[Task item] Once you find the line with "respiratory protective device." in the data that follows, repeat it and every line after it exactly, through the line with "Dispose of fire".
>>>
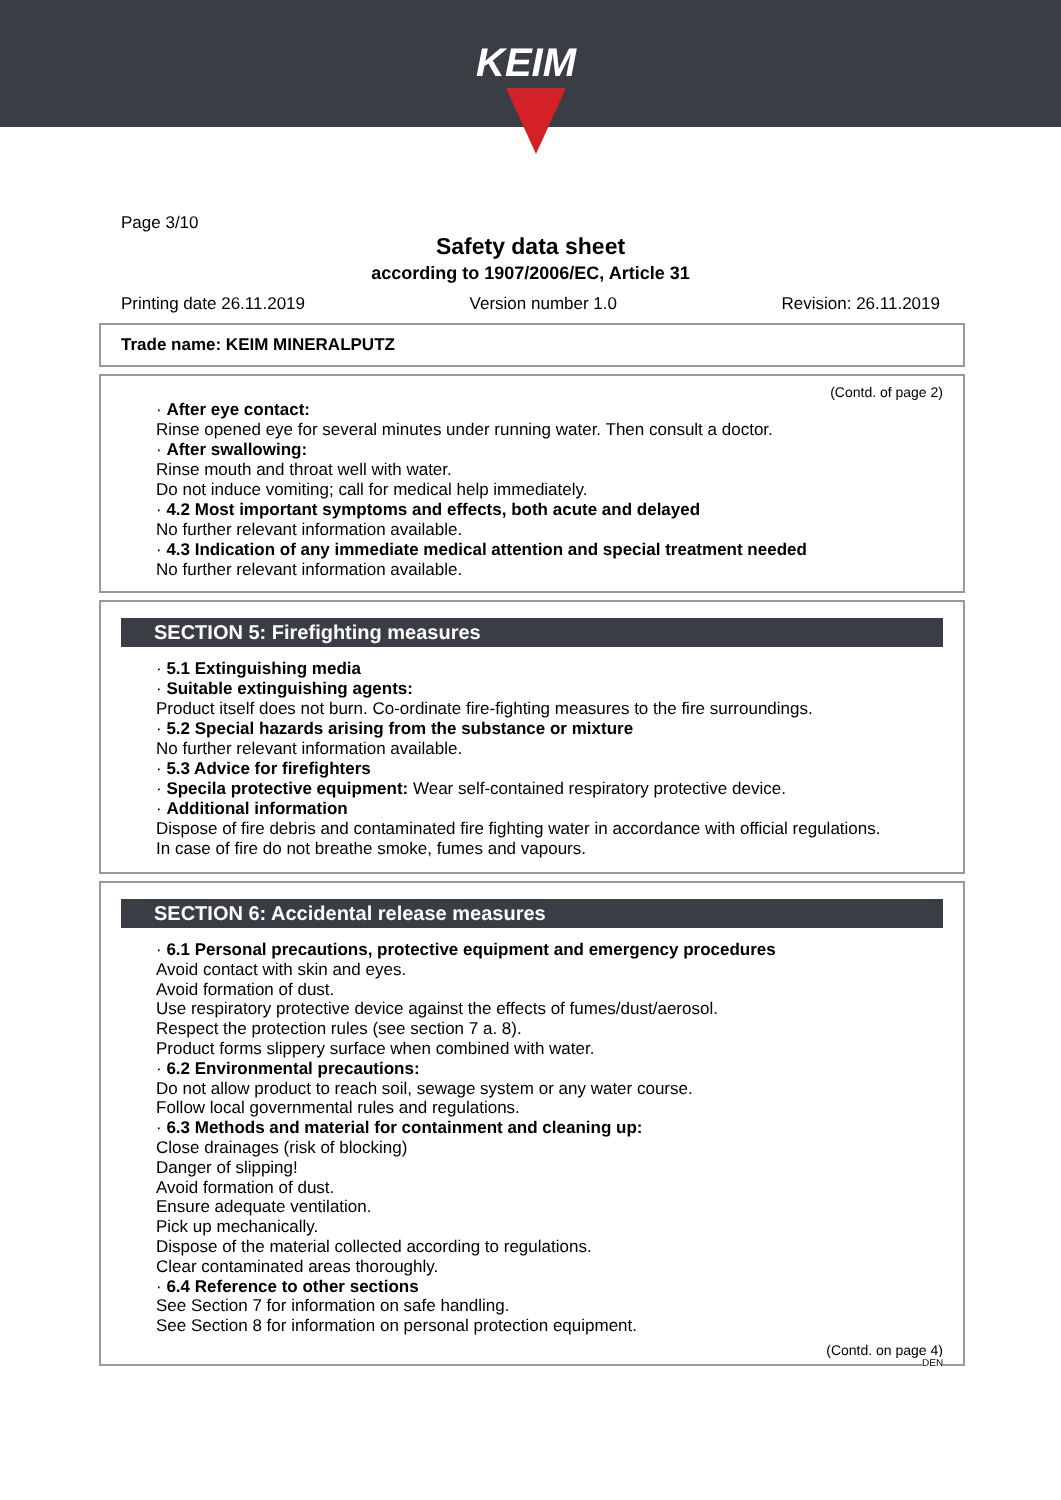KEIM
Page 3/10
Safety data sheet
according to 1907/2006/EC, Article 31
Printing date 26.11.2019 Version number 1.0 Revision: 26.11.2019
Trade name: KEIM MINERALPUTZ
(Contd. of page 2)
· After eye contact:
Rinse opened eye for several minutes under running water. Then consult a doctor.
· After swallowing:
Rinse mouth and throat well with water.
Do not induce vomiting; call for medical help immediately.
· 4.2 Most important symptoms and effects, both acute and delayed
No further relevant information available.
· 4.3 Indication of any immediate medical attention and special treatment needed
No further relevant information available.
SECTION 5: Firefighting measures
· 5.1 Extinguishing media
· Suitable extinguishing agents:
Product itself does not burn. Co-ordinate fire-fighting measures to the fire surroundings.
· 5.2 Special hazards arising from the substance or mixture
No further relevant information available.
· 5.3 Advice for firefighters
· Specila protective equipment: Wear self-contained respiratory protective device.
· Additional information
Dispose of fire debris and contaminated fire fighting water in accordance with official regulations.
In case of fire do not breathe smoke, fumes and vapours.
SECTION 6: Accidental release measures
· 6.1 Personal precautions, protective equipment and emergency procedures
Avoid contact with skin and eyes.
Avoid formation of dust.
Use respiratory protective device against the effects of fumes/dust/aerosol.
Respect the protection rules (see section 7 a. 8).
Product forms slippery surface when combined with water.
· 6.2 Environmental precautions:
Do not allow product to reach soil, sewage system or any water course.
Follow local governmental rules and regulations.
· 6.3 Methods and material for containment and cleaning up:
Close drainages (risk of blocking)
Danger of slipping!
Avoid formation of dust.
Ensure adequate ventilation.
Pick up mechanically.
Dispose of the material collected according to regulations.
Clear contaminated areas thoroughly.
· 6.4 Reference to other sections
See Section 7 for information on safe handling.
See Section 8 for information on personal protection equipment.
(Contd. on page 4)
DEN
<<<
[Answer for this exercise]
· Specila protective equipment: Wear self-contained respiratory protective device.
· Additional information
Dispose of fire debris and contaminated fire fighting water in accordance with official regulations.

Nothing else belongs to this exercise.